The WSJ has an interactive graphic, article, and comment forum here.
This complex subject inspires heated debate in which debators chase red herrings, bring irrelevant topics to the table, and often make poigant comments.
I checked Iowa's unemployment and according to the interactive, the unemployment in Iowa was 6.1%. This is well below the national average. The duration of unemployment seemed to fit historical data to me in which the average spell of unemployment is less than 26 weeks.
When my job becomes obsolete, I am structurally unemployed. When I quit my job to move to a higher paying job or another job, I am frictionally unemployed. When the economy dips into a recession and I lose my job, I am cyclically unemployed. Construction jobs fall into the last category. I believe, that 4% of the 9.2% unemployment rate is made up of thos cyclically unemployed. The remaining 5% in my opinion are structurally unemployed.
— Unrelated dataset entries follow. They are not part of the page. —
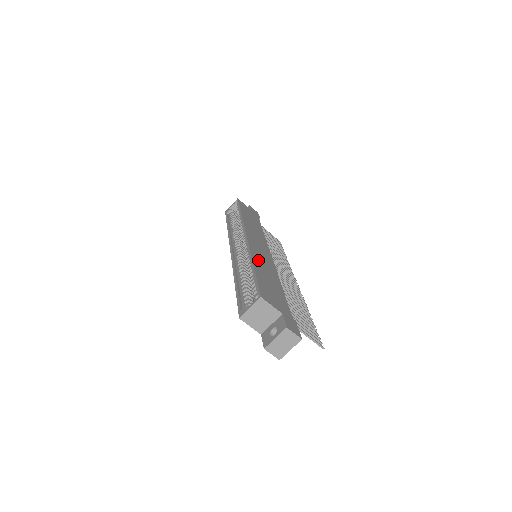
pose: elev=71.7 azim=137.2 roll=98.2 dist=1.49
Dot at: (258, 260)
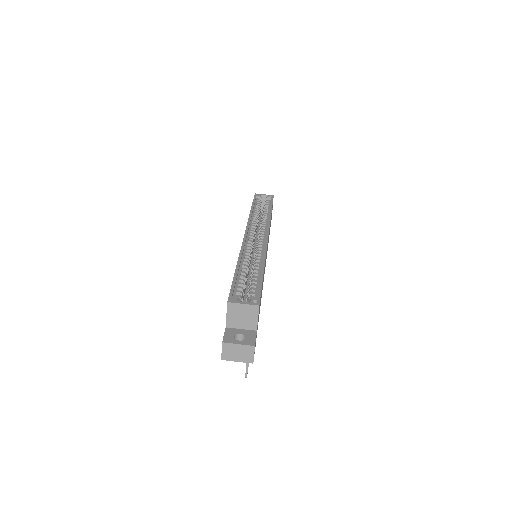
Dot at: occluded
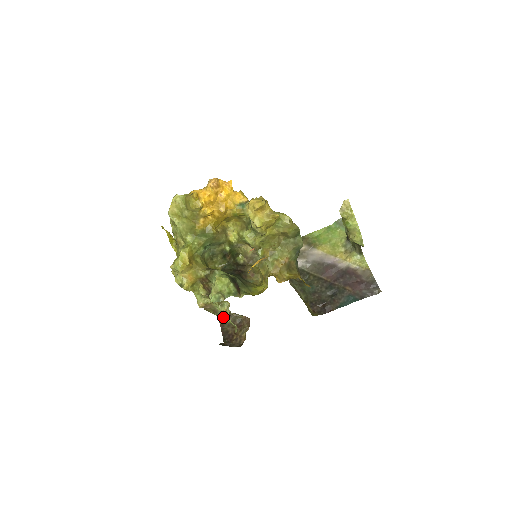
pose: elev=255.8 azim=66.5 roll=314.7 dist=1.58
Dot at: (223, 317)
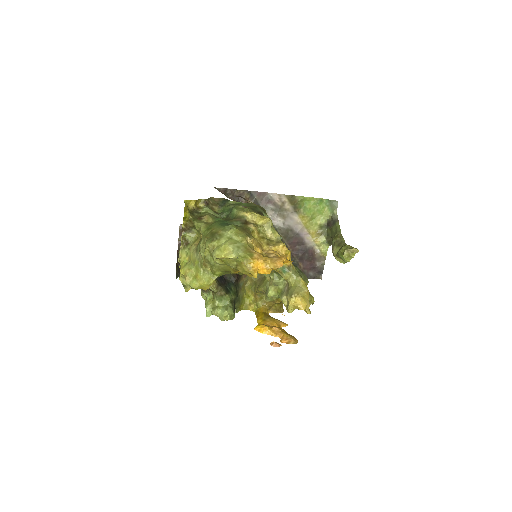
Dot at: occluded
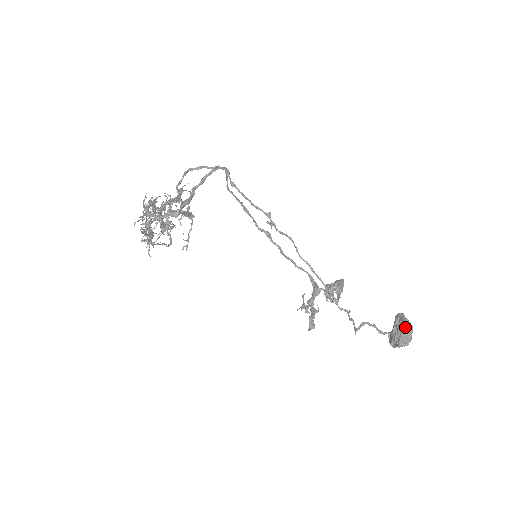
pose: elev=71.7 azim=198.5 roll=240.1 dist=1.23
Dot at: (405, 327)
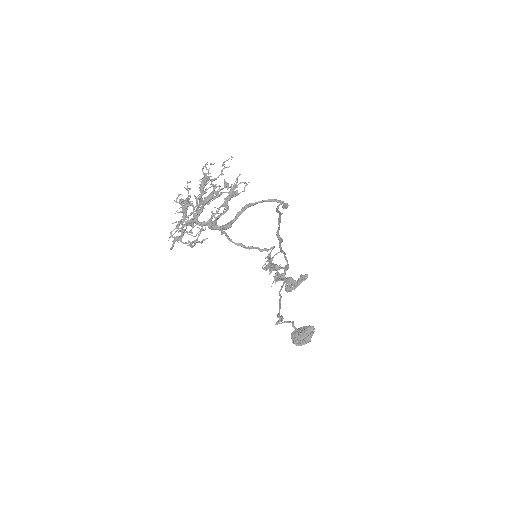
Dot at: (305, 341)
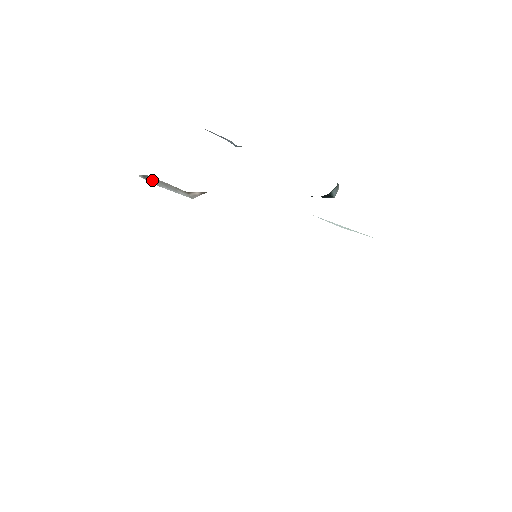
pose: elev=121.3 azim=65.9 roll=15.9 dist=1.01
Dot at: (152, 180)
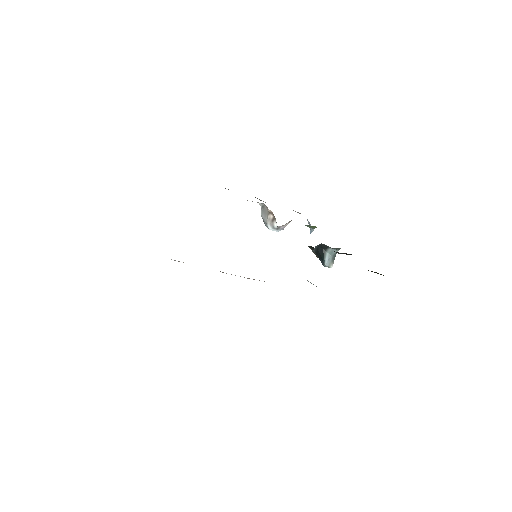
Dot at: (263, 210)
A person whose job becomes obsolete will not return to the workforce. There are exceptions, but this is why the length of long-term unemployment is lasting a year or more. It's not that there are no jobs out there, it's that the skills of the unemployed do not match the skills needed in the workforce. You can blame education for not preparing an agile workforce, you can blame globalization for competition, and you can blame the stimulus package. But not all sectors have high unemployment. Health, business services, and education are booming. The workforce has to match what goods are being demanded.
The workers are losing bargaining power too the longer they are unemployed. They lose skills too. The psychic costs are huge. Unemployment for those actively seeking employment is horrible.